Stored data
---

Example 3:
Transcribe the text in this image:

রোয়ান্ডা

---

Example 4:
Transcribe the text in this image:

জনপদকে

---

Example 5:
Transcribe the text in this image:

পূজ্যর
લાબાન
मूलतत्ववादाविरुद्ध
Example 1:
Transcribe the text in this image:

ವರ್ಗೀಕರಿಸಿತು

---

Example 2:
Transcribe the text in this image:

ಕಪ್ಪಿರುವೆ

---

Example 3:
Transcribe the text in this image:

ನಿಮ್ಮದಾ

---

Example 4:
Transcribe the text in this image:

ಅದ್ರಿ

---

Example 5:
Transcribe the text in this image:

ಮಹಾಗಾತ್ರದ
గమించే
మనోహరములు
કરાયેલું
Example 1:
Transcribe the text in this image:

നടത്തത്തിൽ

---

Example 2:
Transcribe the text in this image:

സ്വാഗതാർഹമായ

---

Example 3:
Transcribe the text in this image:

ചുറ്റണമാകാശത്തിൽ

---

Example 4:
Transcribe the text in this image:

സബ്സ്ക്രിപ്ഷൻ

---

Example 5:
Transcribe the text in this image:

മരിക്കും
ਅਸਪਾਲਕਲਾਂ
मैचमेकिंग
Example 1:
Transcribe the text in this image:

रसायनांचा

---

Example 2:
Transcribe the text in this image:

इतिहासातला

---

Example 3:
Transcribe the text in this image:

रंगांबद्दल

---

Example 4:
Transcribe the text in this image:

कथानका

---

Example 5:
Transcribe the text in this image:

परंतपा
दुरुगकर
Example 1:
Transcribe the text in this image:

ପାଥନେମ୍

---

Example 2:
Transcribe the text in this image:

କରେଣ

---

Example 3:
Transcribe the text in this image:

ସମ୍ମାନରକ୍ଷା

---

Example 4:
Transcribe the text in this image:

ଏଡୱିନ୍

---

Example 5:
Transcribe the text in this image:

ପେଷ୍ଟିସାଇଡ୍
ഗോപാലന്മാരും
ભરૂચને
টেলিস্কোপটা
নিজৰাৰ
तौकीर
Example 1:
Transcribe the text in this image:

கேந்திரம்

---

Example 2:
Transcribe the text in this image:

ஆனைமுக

**Work to complete:** The entries above, copied exactly, form the whole answer.

**Exercise solution:**
---

Example 3:
Transcribe the text in this image:

রোয়ান্ডা

---

Example 4:
Transcribe the text in this image:

জনপদকে

---

Example 5:
Transcribe the text in this image:

পূজ্যর
લાબાન
मूलतत्ववादाविरुद्ध
Example 1:
Transcribe the text in this image:

ವರ್ಗೀಕರಿಸಿತು

---

Example 2:
Transcribe the text in this image:

ಕಪ್ಪಿರುವೆ

---

Example 3:
Transcribe the text in this image:

ನಿಮ್ಮದಾ

---

Example 4:
Transcribe the text in this image:

ಅದ್ರಿ

---

Example 5:
Transcribe the text in this image:

ಮಹಾಗಾತ್ರದ
గమించే
మనోహరములు
કરાયેલું
Example 1:
Transcribe the text in this image:

നടത്തത്തിൽ

---

Example 2:
Transcribe the text in this image:

സ്വാഗതാർഹമായ

---

Example 3:
Transcribe the text in this image:

ചുറ്റണമാകാശത്തിൽ

---

Example 4:
Transcribe the text in this image:

സബ്സ്ക്രിപ്ഷൻ

---

Example 5:
Transcribe the text in this image:

മരിക്കും
ਅਸਪਾਲਕਲਾਂ
मैचमेकिंग
Example 1:
Transcribe the text in this image:

रसायनांचा

---

Example 2:
Transcribe the text in this image:

इतिहासातला

---

Example 3:
Transcribe the text in this image:

रंगांबद्दल

---

Example 4:
Transcribe the text in this image:

कथानका

---

Example 5:
Transcribe the text in this image:

परंतपा
दुरुगकर
Example 1:
Transcribe the text in this image:

ପାଥନେମ୍

---

Example 2:
Transcribe the text in this image:

କରେଣ

---

Example 3:
Transcribe the text in this image:

ସମ୍ମାନରକ୍ଷା

---

Example 4:
Transcribe the text in this image:

ଏଡୱିନ୍

---

Example 5:
Transcribe the text in this image:

ପେଷ୍ଟିସାଇଡ୍
ഗോപാലന്മാരും
ભરૂચને
টেলিস্কোপটা
নিজৰাৰ
तौकीर
Example 1:
Transcribe the text in this image:

கேந்திரம்

---

Example 2:
Transcribe the text in this image:

ஆனைமுக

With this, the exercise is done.